Rock ‘n’ Roll, typically of Tom Stoppard’s plays, is a bit—or a lot—overstuffed. He maintains that at its heart, it’s a love story, but the audience might be forgiven for not realizing that until the last half hour or so.
A story of cultural and political revolution from 1968’s Prague Spring to the end of Soviet occupation in 1980, it includes digressions (or are they fundamental points?) about fragments of Sappho, the mind/body problem, the difference between dissent and moral exhibitionism, Syd Barrett (who may or may not be the great god Pan), and, of course, the significance of rock ‘n’ roll.
Much as I looked forward to the current production at the Hampstead Theatre, I didn’t find it hitting me as hard as it did when I first saw it 15 years ago. I’m surprised to find that it feels more dated than it did in 2008.
Surprised because the conflict between individualism and authoritarianism has not gone away, merely taken on new identities since 2008. And the play’s governing idea, that artists who refuse to bow to the ruling regime can provide the most effective kind of resistance, is a powerful one. But Stoppard certainly makes us work to feel this conflict and how it shapes his characters and his play.
The central problem, perhaps, is that the music of the Velvet Underground, the Rolling Stones, or Pink Floyd, though revolutionary in their time, now communicate more nostalgia than rebellion.
And so we’re missing some of the emotional energy Stoppard wants the music to make us feel throughout the play, whose scenes are divided by what he calls “smash cuts,” blackouts (or low light, as in this production) accompanied by cuts of rock music from the period.

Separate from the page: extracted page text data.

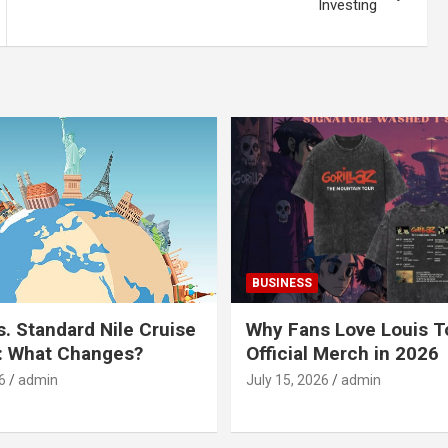
Investing
BUSINESS
s. Standard Nile Cruise
Why Fans Love Louis 
: What Changes?
Official Merch in 2026
6
admin
July 15, 2026
admin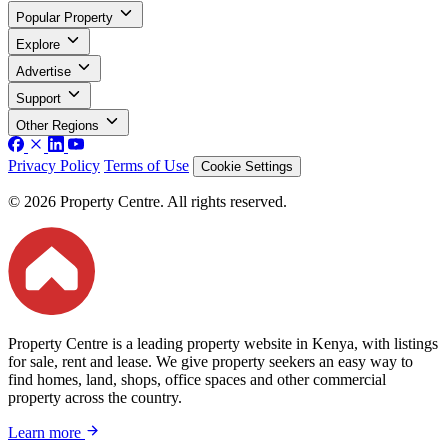
Popular Property
Explore
Advertise
Support
Other Regions
Privacy Policy
Terms of Use
Cookie Settings
© 2026 Property Centre. All rights reserved.
Property Centre is a leading property website in Kenya, with listings
for sale, rent and lease. We give property seekers an easy way to
find homes, land, shops, office spaces and other commercial
property across the country.
Learn more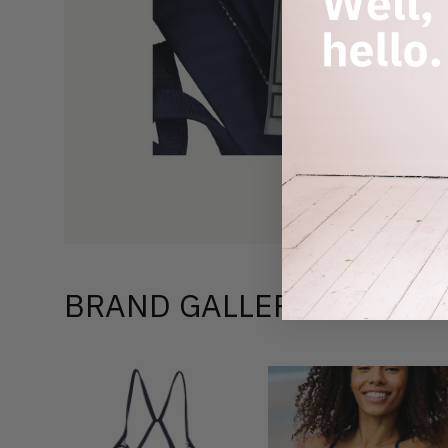
BRAND GALLERY –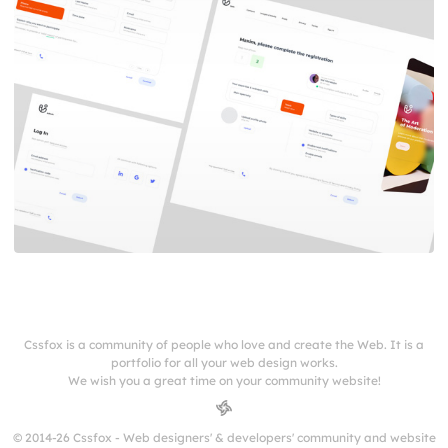
Cssfox is a community of people who love and create the Web. It is a
portfolio for all your web design works.
We wish you a great time on your community website!
© 2014-26 Cssfox - Web designers' & developers' community and website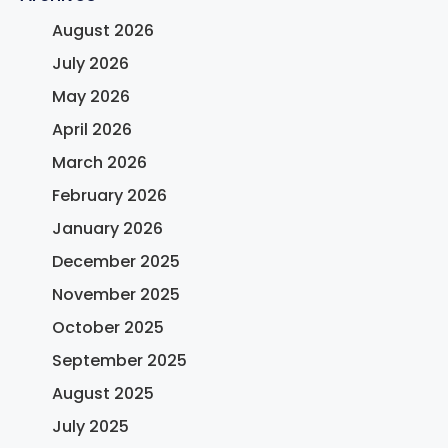
August 2026
July 2026
May 2026
April 2026
March 2026
February 2026
January 2026
December 2025
November 2025
October 2025
September 2025
August 2025
July 2025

Still, there are the pleasures that always come with Stoppard. The wit, for example, as when Jan tells his mentor Max that he would love to be English:
To be English would be my luck. I would be moderately enthusiastic and moderately philistine, and a good sport. I would be kind to foreigners in a moderately superior way, and also to animals except for the ones I kill, and I would live a decent life, like most English people.
Or Stoppard’s intellectual generosity in granting some of the play’s best arguments to characters he disagrees with. The unrepentant communist Max, for example, refuses to break with the Soviets. When Jan tells him how he once told students at his school that people in England can live anywhere they please, Max responds:
And you didn’t explain? … How English society works. How everyone’s free to have lunch at the Ritz and it’s absolutely legal to be unemployed.
Max, too, provides a deeply human account for his refusal to break with communism:
A workers’ state fits the case. What else but work lifts us out of the slime? Work does all the work. What the hell else?
Indeed, what the hell else? Myself, I would turn to Hannah Jarvis in Arcadia, who suggests a different foundation for our lives:
It’s wanting to know that makes us matter. Otherwise, we’re going out the way we came in.
In Rock ‘n’ Roll, it’s Max’s wife Eleanor who lives a life more like Arcadia’s Hannah. A classicist dying of cancer, she desperately seeks the comfort from her husband that his materialist philosophy is unable to give. In the most emotionally powerful moment of the play, she begs for his grieving soul to come to her funeral, not the amazing materialist machine he understands our minds to be.
It’s what will keeps me coming back to Stoppard: both the ideas and the bursts of emotional truth. Amidst all the history, the Marxism, the music, the fragments of Sappho, the question he makes us confront is how are we to live.